Critical angle (fibre optics)
$$\sin \theta_c = \frac{n_2}{n_1}$$
- Where:
- $\theta_c$ = critical angle
- $n_1$ = refractive index of the core (denser medium)
- $n_2$ = refractive index of the cladding (less dense medium)
Total internal reflection occurs when the angle of incidence exceeds $\theta_c$. The core must have a higher refractive index than the cladding ($n_1 > n_2$).
Power of a lens
$$P = \frac{1}{f}$$
- Where:
- $P$ = power of the lens (dioptres, D)
- $f$ = focal length (m)
Positive for converging lenses, negative for diverging lenses. For lenses in contact, $P_\text{total} = P_1 + P_2 + P_3 + \ldots$
Maximum photon energy (X-ray tube)
$$E_{\max} = eV$$
- Where:
- $E_{\max}$ = maximum photon energy (J)
- $e$ = charge of the electron ($1.6 \times 10^{-19}$ C)
- $V$ = accelerating voltage across the X-ray tube (V)
The maximum X-ray photon energy equals the full kinetic energy of the accelerated electron. This sets the cut-off wavelength: $\lambda_{\min} = hc / eV$.
Magnification
$$m = \frac{v}{u} = \frac{h_i}{h_o}$$
- Where:
- $m$ = magnification (no units)
- $v$ = image distance (m)
- $u$ = object distance (m)
- $h_i$ = image height (m)
- $h_o$ = object height (m)
$m > 1$ means the image is magnified. $m < 1$ means the image is diminished. A negative $m$ indicates an inverted image.
Acoustic impedance
$$Z = \rho c$$
- Where:
- $Z$ = acoustic impedance (kg m$^{-2}$ s$^{-1}$)
- $\rho$ = density of the medium (kg m$^{-3}$)
- $c$ = speed of sound in the medium (m s$^{-1}$)
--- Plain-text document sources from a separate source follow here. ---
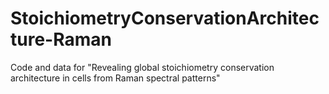 # StoichiometryConservationArchitecture-Raman
Code and data for "Revealing global stoichiometry conservation architecture in cells from Raman spectral patterns"

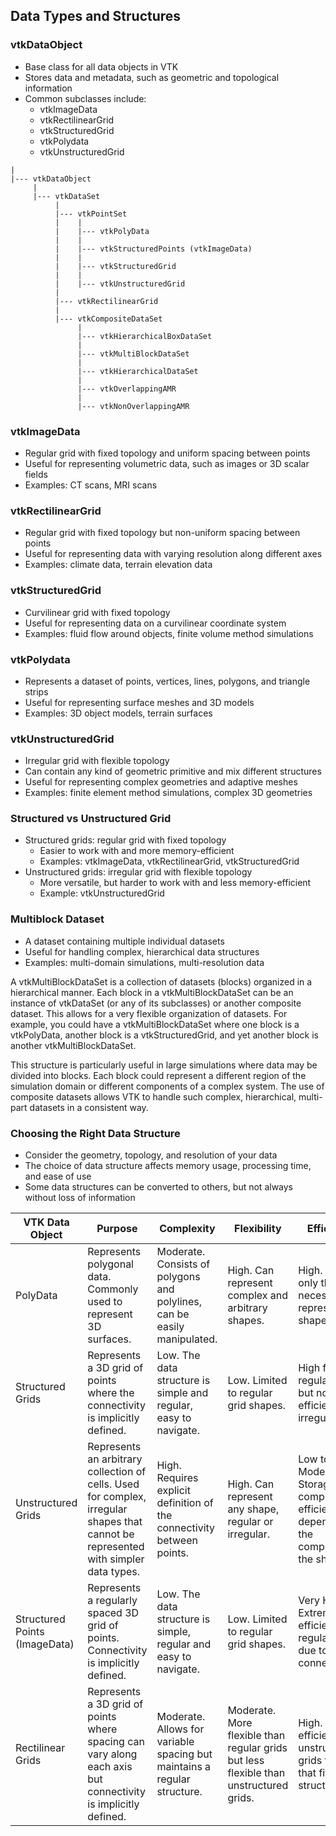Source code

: ## Data Types and Structures

### vtkDataObject
* Base class for all data objects in VTK
* Stores data and metadata, such as geometric and topological information
* Common subclasses include:
  - vtkImageData
  - vtkRectilinearGrid
  - vtkStructuredGrid
  - vtkPolydata
  - vtkUnstructuredGrid

```
|
|--- vtkDataObject
     |
     |--- vtkDataSet
          |
          |--- vtkPointSet
          |    |
          |    |--- vtkPolyData
          |    |
          |    |--- vtkStructuredPoints (vtkImageData)
          |    |
          |    |--- vtkStructuredGrid
          |    |
          |    |--- vtkUnstructuredGrid
          |
          |--- vtkRectilinearGrid
          |
          |--- vtkCompositeDataSet
               |
               |--- vtkHierarchicalBoxDataSet
               |
               |--- vtkMultiBlockDataSet
               |
               |--- vtkHierarchicalDataSet
               |
               |--- vtkOverlappingAMR
               |
               |--- vtkNonOverlappingAMR
```

### vtkImageData
* Regular grid with fixed topology and uniform spacing between points
* Useful for representing volumetric data, such as images or 3D scalar fields
* Examples: CT scans, MRI scans

### vtkRectilinearGrid
* Regular grid with fixed topology but non-uniform spacing between points
* Useful for representing data with varying resolution along different axes
* Examples: climate data, terrain elevation data

### vtkStructuredGrid
* Curvilinear grid with fixed topology
* Useful for representing data on a curvilinear coordinate system
* Examples: fluid flow around objects, finite volume method simulations

### vtkPolydata
* Represents a dataset of points, vertices, lines, polygons, and triangle strips
* Useful for representing surface meshes and 3D models
* Examples: 3D object models, terrain surfaces

### vtkUnstructuredGrid
* Irregular grid with flexible topology
* Can contain any kind of geometric primitive and mix different structures
* Useful for representing complex geometries and adaptive meshes
* Examples: finite element method simulations, complex 3D geometries

### Structured vs Unstructured Grid
* Structured grids: regular grid with fixed topology
  - Easier to work with and more memory-efficient
  - Examples: vtkImageData, vtkRectilinearGrid, vtkStructuredGrid
* Unstructured grids: irregular grid with flexible topology
  - More versatile, but harder to work with and less memory-efficient
  - Example: vtkUnstructuredGrid

### Multiblock Dataset
* A dataset containing multiple individual datasets
* Useful for handling complex, hierarchical data structures
* Examples: multi-domain simulations, multi-resolution data

A vtkMultiBlockDataSet is a collection of datasets (blocks) organized in a hierarchical manner. Each block in a vtkMultiBlockDataSet can be an instance of vtkDataSet (or any of its subclasses) or another composite dataset. This allows for a very flexible organization of datasets. For example, you could have a vtkMultiBlockDataSet where one block is a vtkPolyData, another block is a vtkStructuredGrid, and yet another block is another vtkMultiBlockDataSet.

This structure is particularly useful in large simulations where data may be divided into blocks. Each block could represent a different region of the simulation domain or different components of a complex system. The use of composite datasets allows VTK to handle such complex, hierarchical, multi-part datasets in a consistent way.

### Choosing the Right Data Structure
* Consider the geometry, topology, and resolution of your data
* The choice of data structure affects memory usage, processing time, and ease of use
* Some data structures can be converted to others, but not always without loss of information

| VTK Data Object | Purpose | Complexity | Flexibility | Efficiency |
| --- | --- | --- | --- | --- |
| PolyData | Represents polygonal data. Commonly used to represent 3D surfaces. | Moderate. Consists of polygons and polylines, can be easily manipulated. | High. Can represent complex and arbitrary shapes. | High. Stores only the data necessary to represent the shape. |
| Structured Grids | Represents a 3D grid of points where the connectivity is implicitly defined. | Low. The data structure is simple and regular, easy to navigate. | Low. Limited to regular grid shapes. | High for regular data, but not efficient for irregular data. |
| Unstructured Grids | Represents an arbitrary collection of cells. Used for complex, irregular shapes that cannot be represented with simpler data types. | High. Requires explicit definition of the connectivity between points. | High. Can represent any shape, regular or irregular. | Low to Moderate. Storage and computational efficiency depend on the complexity of the shapes. |
| Structured Points (ImageData) | Represents a regularly spaced 3D grid of points. Connectivity is implicitly defined. | Low. The data structure is simple, regular and easy to navigate. | Low. Limited to regular grid shapes. | Very High. Extremely efficient for regular data due to implicit connectivity. |
| Rectilinear Grids | Represents a 3D grid of points where spacing can vary along each axis but connectivity is implicitly defined. | Moderate. Allows for variable spacing but maintains a regular structure. | Moderate. More flexible than regular grids but less flexible than unstructured grids. | High. More efficient than unstructured grids for data that fits its structure. |

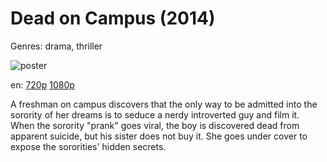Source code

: # Dead on Campus (2014)

Genres: drama, thriller

![poster](http://image.tmdb.org/t/p/w500/1Hq9gaeKxFc7BBYE5gmUqTeeF4L.jpg)

en:
  [720p](magnet:?xt=urn:btih:D4C1C98D6FFC9C626985975D9F0ACB4D4EFDF203&tr=udp://glotorrents.pw:6969/announce&tr=udp://tracker.opentrackr.org:1337/announce&tr=udp://torrent.gresille.org:80/announce&tr=udp://tracker.openbittorrent.com:80&tr=udp://tracker.coppersurfer.tk:6969&tr=udp://tracker.leechers-paradise.org:6969&tr=udp://p4p.arenabg.ch:1337&tr=udp://tracker.internetwarriors.net:1337)
  [1080p](magnet:?xt=urn:btih:90A473099AE25FBC6C78B6D14C3D321C5133C8BF&tr=udp://glotorrents.pw:6969/announce&tr=udp://tracker.opentrackr.org:1337/announce&tr=udp://torrent.gresille.org:80/announce&tr=udp://tracker.openbittorrent.com:80&tr=udp://tracker.coppersurfer.tk:6969&tr=udp://tracker.leechers-paradise.org:6969&tr=udp://p4p.arenabg.ch:1337&tr=udp://tracker.internetwarriors.net:1337)
  


A freshman on campus discovers that the only way to be admitted into the sorority of her dreams is to seduce a nerdy introverted guy and film it. When the sorority "prank" goes viral, the boy is discovered dead from apparent suicide, but his sister does not buy it. She goes under cover to expose the sororities' hidden secrets.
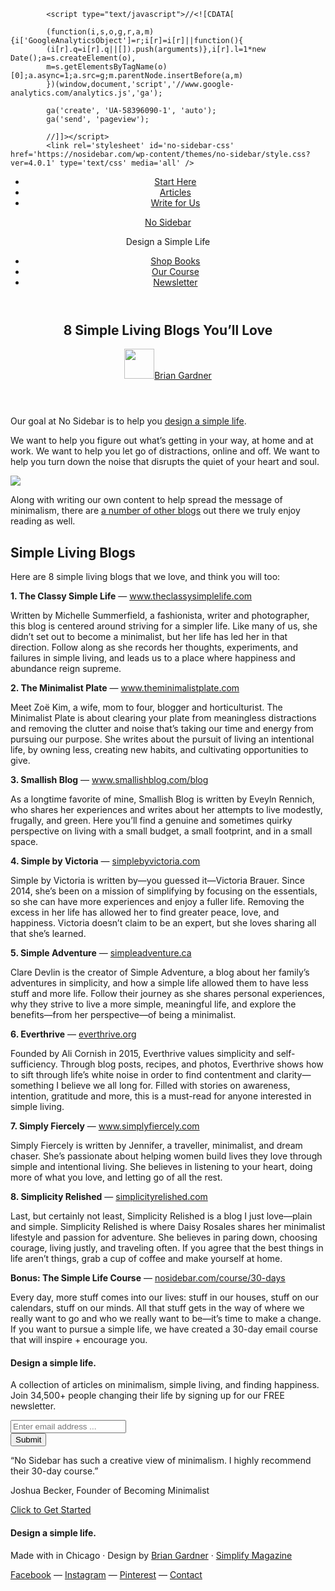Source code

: <!DOCTYPE html>
<html lang="en-US" prefix="og: http://ogp.me/ns#">
<head >
<meta charset="UTF-8" />
<title>8 Simple Living Blogs You&#039;ll Love</title><meta name="viewport" content="width=device-width, initial-scale=1" />
<meta name="robots" content="noodp,noydir"/>
<meta name="description" content="If you&#039;re on the quest to live a simpler life, here are some really great simple living blogs we highly recommend reading."/>
<link rel="canonical" href="https://nosidebar.com/simple-living-blogs/" />
<meta property="og:locale" content="en_US" />
<meta property="og:type" content="article" />
<meta property="og:title" content="8 Simple Living Blogs You&#039;ll Love" />
<meta property="og:description" content="If you&#039;re on the quest to live a simpler life, here are some really great simple living blogs we highly recommend reading." />
<meta property="og:url" content="https://nosidebar.com/simple-living-blogs/" />
<meta property="og:site_name" content="No Sidebar" />
<meta property="article:author" content="http://www.facebook.com/bgardner" />
<meta property="article:section" content="Articles" />
<meta property="article:published_time" content="2016-12-12T09:34:01+00:00" />
<meta property="article:modified_time" content="2016-12-20T11:25:10+00:00" />
<meta property="og:updated_time" content="2016-12-20T11:25:10+00:00" />
<meta property="og:image" content="https://nosidebar.com/wp-content/uploads/simple-living-blogs.jpg" />
<meta property="og:image" content="https://nosidebar.com/images/simple-living-blogs.jpg" />

            <script type="text/javascript">//<![CDATA[
            
            (function(i,s,o,g,r,a,m){i['GoogleAnalyticsObject']=r;i[r]=i[r]||function(){
			(i[r].q=i[r].q||[]).push(arguments)},i[r].l=1*new Date();a=s.createElement(o),
			m=s.getElementsByTagName(o)[0];a.async=1;a.src=g;m.parentNode.insertBefore(a,m)
			})(window,document,'script','//www.google-analytics.com/analytics.js','ga');
            
            ga('create', 'UA-58396090-1', 'auto');
            ga('send', 'pageview'); 
                        
            //]]></script>
			<link rel='stylesheet' id='no-sidebar-css'  href='https://nosidebar.com/wp-content/themes/no-sidebar/style.css?ver=4.0.1' type='text/css' media='all' />
<link rel='stylesheet' id='ns-ionicons-css'  href='//code.ionicframework.com/ionicons/2.0.1/css/ionicons.min.css?ver=4.3.11' type='text/css' media='all' />
<script type='text/javascript' src='//nosidebar.com/wp-includes/js/jquery/jquery.js?ver=1.11.3'></script>
<script type='text/javascript' src='//nosidebar.com/wp-includes/js/jquery/jquery-migrate.min.js?ver=1.2.1'></script>
<script type='text/javascript' src='//nosidebar.com/wp-content/mu-plugins/synthesis/library/genesis-simple-share/lib/sharrre/jquery.sharrre.min.js?ver=0.1.0'></script>
<script type='text/javascript'>
/* <![CDATA[ */
var jQueryCookieOpts = {"path":"\/","domain":""};
var affwp_scripts = {"ajaxurl":"https:\/\/nosidebar.com\/admin\/admin-ajax.php"};
/* ]]> */
</script>
<script type='text/javascript' src='//nosidebar.com/wp-content/mu-plugins/synthesis/library/spui/js/jquery.cookie.js?ver=2.14'></script>
<script type='text/javascript' src='//nosidebar.com/wp-content/mu-plugins/synthesis/library/affiliate-wp/assets/js/tracking.min.js?ver=1.6.5'></script>
<script type='text/javascript' src='//nosidebar.com/wp-content/themes/no-sidebar/js/global.js?ver=1.0.0'></script>
<script type='text/javascript' src='//nosidebar.com/wp-content/mu-plugins/synthesis/library/accesspress/resources/checkout-form.js?ver=3.0-sprint-4-dev-1'></script>
<link rel="EditURI" type="application/rsd+xml" title="RSD" href="https://nosidebar.com/xmlrpc.php?rsd" />
		<script type="text/javascript">
		var AFFWP = AFFWP || {};
		AFFWP.referral_var = 'ref';
		AFFWP.expiration = 14;
		</script>
<!--[if lt IE 9]><script src="//html5shiv.googlecode.com/svn/trunk/html5.js"></script><![endif]-->
<!--header scripts--><meta name="msvalidate.01" content="ABCEC65B5A546A695E9DC42E984DBE19" />
<link href="//cloud.typenetwork.com/projects/1111/fontface.css/" rel="stylesheet" type="text/css">
<!-- Facebook Pixel Code -->
<script>
!function(f,b,e,v,n,t,s){if(f.fbq)return;n=f.fbq=function(){n.callMethod?
n.callMethod.apply(n,arguments):n.queue.push(arguments)};if(!f._fbq)f._fbq=n;
n.push=n;n.loaded=!0;n.version='2.0';n.queue=[];t=b.createElement(e);t.async=!0;
t.src=v;s=b.getElementsByTagName(e)[0];s.parentNode.insertBefore(t,s)}(window,
document,'script','https://connect.facebook.net/en_US/fbevents.js');
fbq('init', '100792260273802'); // Insert your pixel ID here.
fbq('track', 'PageView');
</script>
<noscript><img height="1" width="1" style="display:none"
src="https://www.facebook.com/tr?id=100792260273802&ev=PageView&noscript=1"
/></noscript>
<!-- DO NOT MODIFY -->
<!-- End Facebook Pixel Code -->

<link rel="Shortcut Icon" href="//nosidebar.com/wp-content/uploads/favicon.png" type="image/x-icon" />
</head>
<body class="single single-post postid-9003 single-format-standard no-sidebar header-full-width full-width-content" itemscope itemtype="http://schema.org/WebPage"><div class="site-container"><header class="site-header" itemscope itemtype="http://schema.org/WPHeader"><div class="wrap"><nav class="nav-primary" itemscope itemtype="http://schema.org/SiteNavigationElement"><div class="wrap"><ul id="menu-left-menu" class="menu genesis-nav-menu menu-primary"><li id="menu-item-10022" class="menu-item menu-item-type-custom menu-item-object-custom menu-item-10022"><a href="https://nosidebar.com/about/" itemprop="url"><span itemprop="name">Start Here</span></a></li>
<li id="menu-item-10029" class="menu-item menu-item-type-custom menu-item-object-custom menu-item-10029"><a href="https://nosidebar.com/articles/" itemprop="url"><span itemprop="name">Articles</span></a></li>
<li id="menu-item-10023" class="menu-item menu-item-type-custom menu-item-object-custom menu-item-10023"><a href="https://nosidebar.com/write-for-us/" itemprop="url"><span itemprop="name">Write for Us</span></a></li>
</ul></div></nav><div class="title-area"><p class="site-title" itemprop="headline"><a href="https://nosidebar.com/">No Sidebar</a></p><p class="site-description" itemprop="description">Design a Simple Life</p></div><nav class="nav-secondary" itemscope itemtype="http://schema.org/SiteNavigationElement"><div class="wrap"><ul id="menu-right-menu" class="menu genesis-nav-menu menu-secondary"><li id="menu-item-10020" class="menu-item menu-item-type-custom menu-item-object-custom menu-item-10020"><a href="https://nosidebar.com/books/" itemprop="url"><span itemprop="name">Shop Books</span></a></li>
<li id="menu-item-10021" class="menu-item menu-item-type-custom menu-item-object-custom menu-item-10021"><a href="https://nosidebar.com/course/30-days/" itemprop="url"><span itemprop="name">Our Course</span></a></li>
<li id="menu-item-9804" class="menu-item menu-item-type-custom menu-item-object-custom menu-item-home menu-item-9804"><a href="https://nosidebar.com/#read-weekly" itemprop="url"><span itemprop="name">Newsletter</span></a></li>
</ul></div></nav></div></header><div class="site-inner"><div class="content-sidebar-wrap"><main class="content"><article class="post-9003 post type-post status-publish format-standard has-post-thumbnail category-articles entry" itemscope itemtype="http://schema.org/CreativeWork"><header class="entry-header"><h1 class="entry-title" itemprop="headline">8 Simple Living Blogs You&#8217;ll Love</h1> 
<div class="entry-info"><img alt='' src='https://secure.gravatar.com/avatar/0891ecb5173c6fc0b6fd14ff8db370a6?s=48&#038;d=mm&#038;r=g' srcset='https://secure.gravatar.com/avatar/0891ecb5173c6fc0b6fd14ff8db370a6?s=96&amp;d=mm&amp;r=g 2x' class='avatar avatar-48 photo' height='48' width='48' /><span class="entry-meta"><span class="entry-author" itemprop="author" itemscope itemtype="http://schema.org/Person"><a href="https://nosidebar.com/author/brian-gardner/" class="entry-author-link" itemprop="url" rel="author"><span class="entry-author-name" itemprop="name">Brian Gardner</span></a></span> </span></div></header><div class="entry-content" itemprop="text"><p>Our goal at No Sidebar is to help you <a href="/design-a-simple-life/">design a simple life</a>.</p>
<p>We want to help you figure out what’s getting in your way, at home and at work. We want to help you let go of distractions, online and off. We want to help you turn down the noise that disrupts the quiet of your heart and soul.</p>
<p><img class="quote" data-pin-media="http://nosidebar.com/images/pinterest/simple-living-blogs.jpg" src="/images/simple-living-blogs.jpg" /></p>
<p>Along with writing our own content to help spread the message of minimalism, there are <a href="/simple-living-resources/">a number of other blogs</a> out there we truly enjoy reading as well.</p>
<h2>Simple Living Blogs</h2>
<p>Here are 8 simple living blogs that we love, and think you will too:</p>
<p><strong>1. The Classy Simple Life</strong> &#8212; <a target="_blank" href="http://www.theclassysimplelife.com/">www.theclassysimplelife.com</a></p>
<p>Written by Michelle Summerfield, a fashionista, writer and photographer, this blog is centered around striving for a simpler life. Like many of us, she didn&#8217;t set out to become a minimalist, but her life has led her in that direction. Follow along as she records her thoughts, experiments, and failures in simple living, and leads us to a place where happiness and abundance reign supreme.</p>
<p><strong>2. The Minimalist Plate</strong> &#8212; <a target="_blank" href="http://www.theminimalistplate.com/">www.theminimalistplate.com</a></p>
<p>Meet Zoë Kim, a wife, mom to four, blogger and horticulturist. The Minimalist Plate is about clearing your plate from meaningless distractions and removing the clutter and noise that’s taking our time and energy from pursuing our purpose. She writes about the pursuit of living an intentional life, by owning less, creating new habits, and cultivating opportunities to give. </p>
<p><strong>3. Smallish Blog</strong> &#8212; <a target="_blank" href="http://www.smallishblog.com/blog/">www.smallishblog.com/blog</a></p>
<p>As a longtime favorite of mine, Smallish Blog is written by Eveyln Rennich, who shares her experiences and writes about her attempts to live modestly, frugally, and green. Here you’ll find a genuine and sometimes quirky perspective on living with a small budget, a small footprint, and in a small space. </p>
<p><strong>4. Simple by Victoria</strong> &#8212; <a target="_blank" href="http://simplebyvictoria.com/">simplebyvictoria.com</a></p>
<p>Simple by Victoria is written by—you guessed it—Victoria Brauer. Since 2014, she’s been on a mission of simplifying by focusing on the essentials, so she can have more experiences and enjoy a fuller life. Removing the excess in her life has allowed her to find greater peace, love, and happiness. Victoria doesn’t claim to be an expert, but she loves sharing all that she’s learned.</p>
<p><strong>5. Simple Adventure</strong> &#8212; <a target="_blank" href="http://simpleadventure.ca/">simpleadventure.ca</a></p>
<p>Clare Devlin is the creator of Simple Adventure, a blog about her family’s adventures in simplicity, and how a simple life allowed them to have less stuff and more life. Follow their journey as she shares personal experiences, why they strive to live a more simple, meaningful life, and explore the benefits—from her perspective—of being a minimalist.</p>
<p><strong>6. Everthrive</strong> &#8212; <a target="_blank" href="http://everthrive.org/">everthrive.org</a></p>
<p>Founded by Ali Cornish in 2015, Everthrive values simplicity and self-sufficiency. Through blog posts, recipes, and photos, Everthrive shows how to sift through life&#8217;s white noise in order to find contentment and clarity—something I believe we all long for. Filled with stories on awareness, intention, gratitude and more, this is a must-read for anyone interested in simple living.</p>
<p><strong>7. Simply Fiercely</strong> &#8212; <a target="_blank" href="http://www.simplyfiercely.com/">www.simplyfiercely.com</a></p>
<p>Simply Fiercely is written by Jennifer, a traveller, minimalist, and dream chaser. She’s passionate about helping women build lives they love through simple and intentional living. She believes in listening to your heart, doing more of what you love, and letting go of all the rest.</p>
<p><strong>8. Simplicity Relished</strong> &#8212; <a target="_blank" href="http://simplicityrelished.com/">simplicityrelished.com</a></p>
<p>Last, but certainly not least, Simplicity Relished is a blog I just love—plain and simple. Simplicity Relished is where Daisy Rosales shares her minimalist lifestyle and passion for adventure. She believes in paring down, choosing courage, living justly, and traveling often. If you agree that the best things in life aren’t things, grab a cup of coffee and make yourself at home.</p>
<p><strong>Bonus: The Simple Life Course</strong> &#8212; <a href="/course/30-days/">nosidebar.com/course/30-days</a></p>
<p>Every day, more stuff comes into our lives: stuff in our houses, stuff on our calendars, stuff on our minds. All that stuff gets in the way of where we really want to go and who we really want to be—it’s time to make a change. If you want to pursue a simple life, we have created a 30-day email course that will inspire + encourage you.</p>
</div></article><div class="newsletter"><section id="text-36" class="widget widget_text"><div class="widget-wrap">			<div class="textwidget"><span class="dash"></span>
<h4  class="widget-title">Design a simple life.</h4>
<p class="details">A collection of articles on minimalism, simple living, and finding happiness.<br />Join 34,500+ people changing their life by signing up for our FREE newsletter.</p>

<form action="//nosidebar.us4.list-manage.com/subscribe/post?u=a9043d2339738bc7912a79148&amp;id=5ee1a4cecb" method="post" id="mc-embedded-subscribe-form" name="mc-embedded-subscribe-form" class="validate" target="_blank" novalidate>

<div class="mc-field-group">
<input type="email" value="" name="EMAIL" class="required email" id="mce-EMAIL" placeholder="Enter email address ...">
</div>

<div id="mce-responses" class="clear">
<div class="response" id="mce-error-response" style="display:none"></div>
<div class="response" id="mce-success-response" style="display:none"></div>
</div> 

<input type="submit" value="Submit" name="subscribe" id="mc-embedded-subscribe" class="button">

</form></div>
		</div></section>
</div></main></div></div><div class="course-testimonial"><div class="wrap"><section id="text-24" class="widget widget_text"><div class="widget-wrap">			<div class="textwidget"><p class="quote">“No Sidebar has such a creative view of minimalism. I highly recommend their 30-day course.”</p>
<p class="source">Joshua Becker, Founder of Becoming Minimalist</p>
<p><a class="button" href="https://nosidebar.com/course/30-days/">Click to Get Started</a></p></div>
		</div></section>
</div></div></div><footer class="site-footer" itemscope itemtype="http://schema.org/WPFooter"><div class="wrap"><section id="text-37" class="widget widget_text"><div class="widget-wrap"><h4 class="widget-title widgettitle">Design a simple life.</h4>
			<div class="textwidget"><p>Made with <i class="icon ion-heart"></i> in Chicago <span class="ghost">&middot; Design by <a href="https://briangardner.com/">Brian Gardner</a> 
 &middot; <a href="https://simplifymagazine.com/">Simplify Magazine</a></span></p>

<p class="social-links"><a href="https://www.facebook.com/nosidebar/">Facebook</a> <span class="emdash"> — </span> <a href="https://www.instagram.com/nosidebar/">Instagram</a> <span class="emdash"> — </span> <a href="https://www.pinterest.com/nosidebar/">Pinterest</a> — </span> <a href="https://nosidebar.com/contact/">Contact</a></p></div>
		</div></section>
</div></footer><!--footer scripts--><script async defer data-pin-hover="true" data-pin-tall="true" data-pin-save="true" src="//assets.pinterest.com/js/pinit.js"></script><script type='text/javascript'>
/* <![CDATA[ */
var genesis_responsive_menu = {"mainMenu":"Menu","menuIconClass":"ionicons-before ion-drag","subMenu":"Menu","subMenuIconsClass":"ionicons-before ion-ios-arrow-down","menuClasses":{"combine":[".nav-secondary",".nav-primary"],"others":[]}};
/* ]]> */
</script>
<script type='text/javascript' src='//nosidebar.com/wp-content/themes/no-sidebar/js/responsive-menus.min.js?ver=4.0.1'></script>
<script type='text/javascript' src='https://nosidebar.com/wp-content/themes/no-sidebar/js/retina.js?ver=1.0.0'></script>
</body>
</html>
The greater the difference in $Z$ between two media, the more ultrasound is reflected at the boundary. Coupling gel matches the impedance of the transducer to the skin.
Intensity reflection coefficient
$$\alpha = \frac{(Z_2 - Z_1)^2}{(Z_2 + Z_1)^2}$$
- Where:
- $\alpha$ = intensity reflection coefficient (no units, 0 to 1)
- $Z_1$ = acoustic impedance of medium 1 (kg m$^{-2}$ s$^{-1}$)
- $Z_2$ = acoustic impedance of medium 2 (kg m$^{-2}$ s$^{-1}$)
The fraction of ultrasound intensity reflected at a boundary. When $Z_1 \approx Z_2$, almost no reflection occurs (good transmission). When $Z_1$ and $Z_2$ are very different (e.g. air and tissue), nearly all intensity is reflected.
Effective half-life
$$\frac{1}{T_E} = \frac{1}{T_P} + \frac{1}{T_B}$$
- Where:
- $T_E$ = effective half-life
- $T_P$ = physical half-life (due to radioactive decay)
- $T_B$ = biological half-life (due to metabolic removal)
The effective half-life is always the shortest of the three values. It determines how quickly the activity of a tracer inside the body falls to half.